Villagers joining forces to fight planned HS2 route under homes
AN action group will be formed by villagers from Strelley against proposals to run the proposed £32 billion High Speed Two rail line through the area.
More than 50 residents gathered at a public meeting on Thursday night in Strelley Hall to discuss a plan of action.
However opinion was split between campaigning for an alternate route, or opposing the plans all together.
The Government's preferred route straddles the M1, and, if chosen, would tunnel under the village, which includes several listed buildings and a conservation area.
It would also mean the demolition of the nearby Nottingham Business Park.
Richard Henshell, chairman of the meeting and centre manager at Strelley Hall, put forward a route which would save Nottingham Business Park.

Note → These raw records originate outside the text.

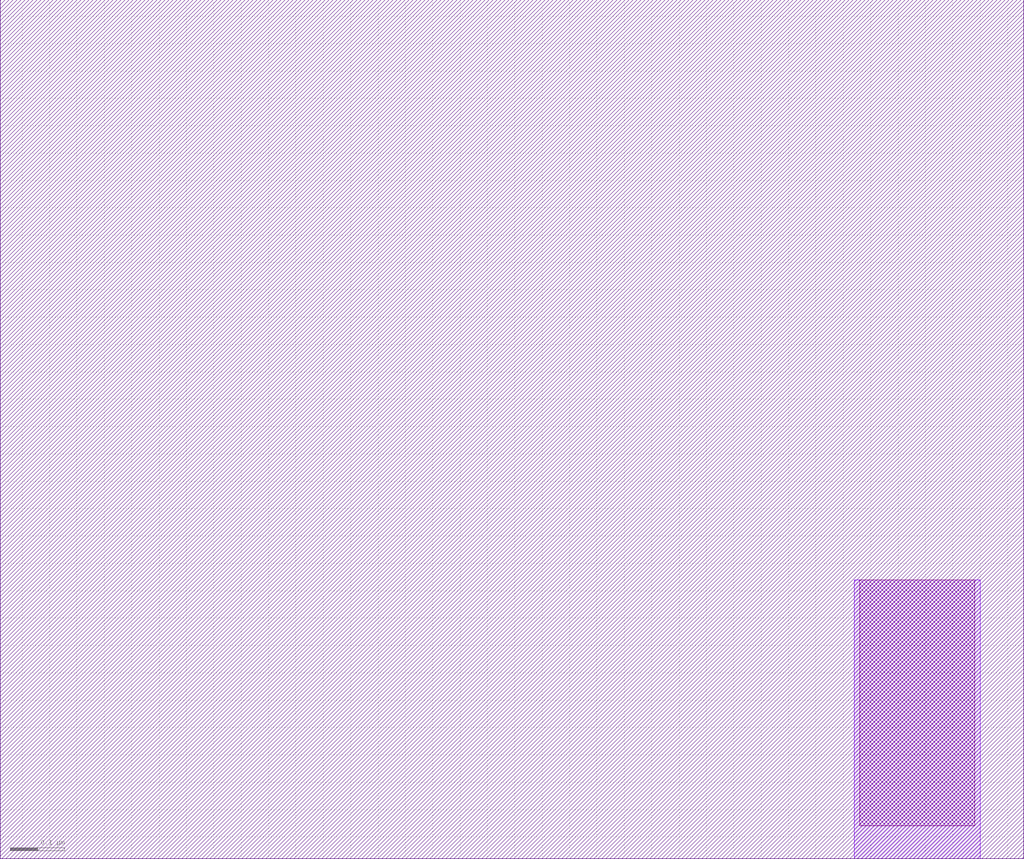
<source format=lef>
VERSION 5.7 ;
  NOWIREEXTENSIONATPIN ON ;
  DIVIDERCHAR "/" ;
  BUSBITCHARS "[]" ;
UNITS
  DATABASE MICRONS 200 ;
END UNITS

LAYER via2
  TYPE CUT ;
END via2

LAYER via
  TYPE CUT ;
END via

LAYER nwell
  TYPE MASTERSLICE ;
END nwell

LAYER via3
  TYPE CUT ;
END via3

LAYER pwell
  TYPE MASTERSLICE ;
END pwell

LAYER via4
  TYPE CUT ;
END via4

LAYER mcon
  TYPE CUT ;
END mcon

LAYER met6
  TYPE ROUTING ;
  WIDTH 0.030000 ;
  SPACING 0.040000 ;
  DIRECTION HORIZONTAL ;
END met6

LAYER met1
  TYPE ROUTING ;
  WIDTH 0.140000 ;
  SPACING 0.140000 ;
  DIRECTION HORIZONTAL ;
END met1

LAYER met3
  TYPE ROUTING ;
  WIDTH 0.300000 ;
  SPACING 0.300000 ;
  DIRECTION HORIZONTAL ;
END met3

LAYER met2
  TYPE ROUTING ;
  WIDTH 0.140000 ;
  SPACING 0.140000 ;
  DIRECTION HORIZONTAL ;
END met2

LAYER met4
  TYPE ROUTING ;
  WIDTH 0.300000 ;
  SPACING 0.300000 ;
  DIRECTION HORIZONTAL ;
END met4

LAYER met5
  TYPE ROUTING ;
  WIDTH 1.600000 ;
  SPACING 1.600000 ;
  DIRECTION HORIZONTAL ;
END met5

LAYER li1
  TYPE ROUTING ;
  WIDTH 0.170000 ;
  SPACING 0.170000 ;
  DIRECTION HORIZONTAL ;
END li1

MACRO sky130_hilas_pFETdevice01c
  CLASS BLOCK ;
  FOREIGN sky130_hilas_pFETdevice01c ;
  ORIGIN 0.790 1.140 ;
  SIZE 1.870 BY 1.570 ;
  OBS
      LAYER li1 ;
        RECT 0.780 -1.080 0.990 -0.630 ;
      LAYER met1 ;
        RECT 0.770 -1.140 1.000 -0.630 ;
  END
END sky130_hilas_pFETdevice01c
END LIBRARY


</source>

Mr Henshell said: "The meeting gave a mixed reaction. Some want to oppose it completely, but others said it was inevitable and instead wanted to try and change the route – which hasn't been confirmed yet."
The alternative route originally proposed by HS2 would pass through the Erewash Valley, but critics say it could cause issues with flood plains, despite not causing any demolition of houses.
One resident, Denis Bird, spoke in favour of this route, saying official documents from HS2 stated that the M1 route was both more expensive and involved more demolitions – 29 houses – than the Erewash Valley route. But campaigner Drew Butler wanted to stop the project completely.
He said: "We're forgetting the force of people power.
"If we all pull together we can stop this. I think we are giving the project far too much credit. We also can't forget the people living on the Erewash Valley route. I, for one, wouldn't want to see those people in the same position as Strelley is now."
County councillor Philip Owen was at the meeting, and said he was opposed to the Government preferred route.
"Why the alternative [Erewash] route hasn't been chosen, I don't know," he said.
Councillor Owen also suggested that the newly formed action group look into proposing deeper tunneling that would avoid destroying buildings and mature trees in the building process.
Resident Keith Mountford, 65, added: "I'm not sure exactly why they dumped the Erewash route, other than the mention of flood plains."